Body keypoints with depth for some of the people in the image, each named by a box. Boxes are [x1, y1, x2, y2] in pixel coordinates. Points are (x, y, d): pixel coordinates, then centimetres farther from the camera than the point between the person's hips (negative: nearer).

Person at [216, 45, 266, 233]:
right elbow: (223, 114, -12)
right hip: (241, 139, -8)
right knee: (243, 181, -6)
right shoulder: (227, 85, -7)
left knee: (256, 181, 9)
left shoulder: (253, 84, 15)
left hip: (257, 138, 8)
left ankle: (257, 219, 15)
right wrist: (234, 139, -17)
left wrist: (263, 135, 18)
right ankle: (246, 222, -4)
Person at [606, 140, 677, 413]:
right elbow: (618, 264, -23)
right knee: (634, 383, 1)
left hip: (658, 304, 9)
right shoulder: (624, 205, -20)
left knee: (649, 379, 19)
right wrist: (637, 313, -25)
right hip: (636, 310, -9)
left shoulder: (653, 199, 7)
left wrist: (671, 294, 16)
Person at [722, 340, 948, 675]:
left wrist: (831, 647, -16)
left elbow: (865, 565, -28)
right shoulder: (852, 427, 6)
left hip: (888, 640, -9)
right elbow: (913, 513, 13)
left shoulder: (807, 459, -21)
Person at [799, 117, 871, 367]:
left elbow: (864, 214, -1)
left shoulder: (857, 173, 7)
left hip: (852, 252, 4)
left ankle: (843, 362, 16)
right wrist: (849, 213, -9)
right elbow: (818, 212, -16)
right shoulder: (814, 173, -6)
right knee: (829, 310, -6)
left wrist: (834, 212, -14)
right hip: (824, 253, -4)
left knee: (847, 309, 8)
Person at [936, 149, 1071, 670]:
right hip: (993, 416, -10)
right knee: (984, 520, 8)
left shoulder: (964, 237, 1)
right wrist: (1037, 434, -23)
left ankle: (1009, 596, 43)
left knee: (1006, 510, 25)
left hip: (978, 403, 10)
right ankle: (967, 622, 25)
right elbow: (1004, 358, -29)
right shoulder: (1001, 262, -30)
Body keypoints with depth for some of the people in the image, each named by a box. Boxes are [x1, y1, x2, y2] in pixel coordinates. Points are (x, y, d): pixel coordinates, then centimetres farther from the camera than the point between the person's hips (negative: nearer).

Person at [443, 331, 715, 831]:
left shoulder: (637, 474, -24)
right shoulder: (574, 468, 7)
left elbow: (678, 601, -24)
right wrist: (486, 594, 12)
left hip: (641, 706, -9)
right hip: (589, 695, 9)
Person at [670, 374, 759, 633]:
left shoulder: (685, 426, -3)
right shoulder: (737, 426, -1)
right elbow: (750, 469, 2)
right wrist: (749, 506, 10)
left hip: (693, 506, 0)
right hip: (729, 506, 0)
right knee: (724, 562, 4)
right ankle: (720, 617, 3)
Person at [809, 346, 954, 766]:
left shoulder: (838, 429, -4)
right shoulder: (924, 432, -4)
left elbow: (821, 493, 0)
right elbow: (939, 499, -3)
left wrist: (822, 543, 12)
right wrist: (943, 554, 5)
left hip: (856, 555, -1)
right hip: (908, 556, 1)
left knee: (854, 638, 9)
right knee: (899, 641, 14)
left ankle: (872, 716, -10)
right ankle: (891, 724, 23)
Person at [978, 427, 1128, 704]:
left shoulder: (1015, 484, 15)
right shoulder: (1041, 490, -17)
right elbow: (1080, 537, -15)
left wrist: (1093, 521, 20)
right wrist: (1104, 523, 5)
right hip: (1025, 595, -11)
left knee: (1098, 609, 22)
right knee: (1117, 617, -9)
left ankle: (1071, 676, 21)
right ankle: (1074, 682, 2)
********
ASSIGNMENT —
With the first line being the one containing "right knee: (243, 181, -6)" and the last line the one containing "left knee: (649, 379, 19)", transcribe exactly the lines above that fall in that range.

EXERCISE RESULT —
right knee: (243, 181, -6)
right shoulder: (227, 85, -7)
left knee: (256, 181, 9)
left shoulder: (253, 84, 15)
left hip: (257, 138, 8)
left ankle: (257, 219, 15)
right wrist: (234, 139, -17)
left wrist: (263, 135, 18)
right ankle: (246, 222, -4)
Person at [606, 140, 677, 413]:
right elbow: (618, 264, -23)
right knee: (634, 383, 1)
left hip: (658, 304, 9)
right shoulder: (624, 205, -20)
left knee: (649, 379, 19)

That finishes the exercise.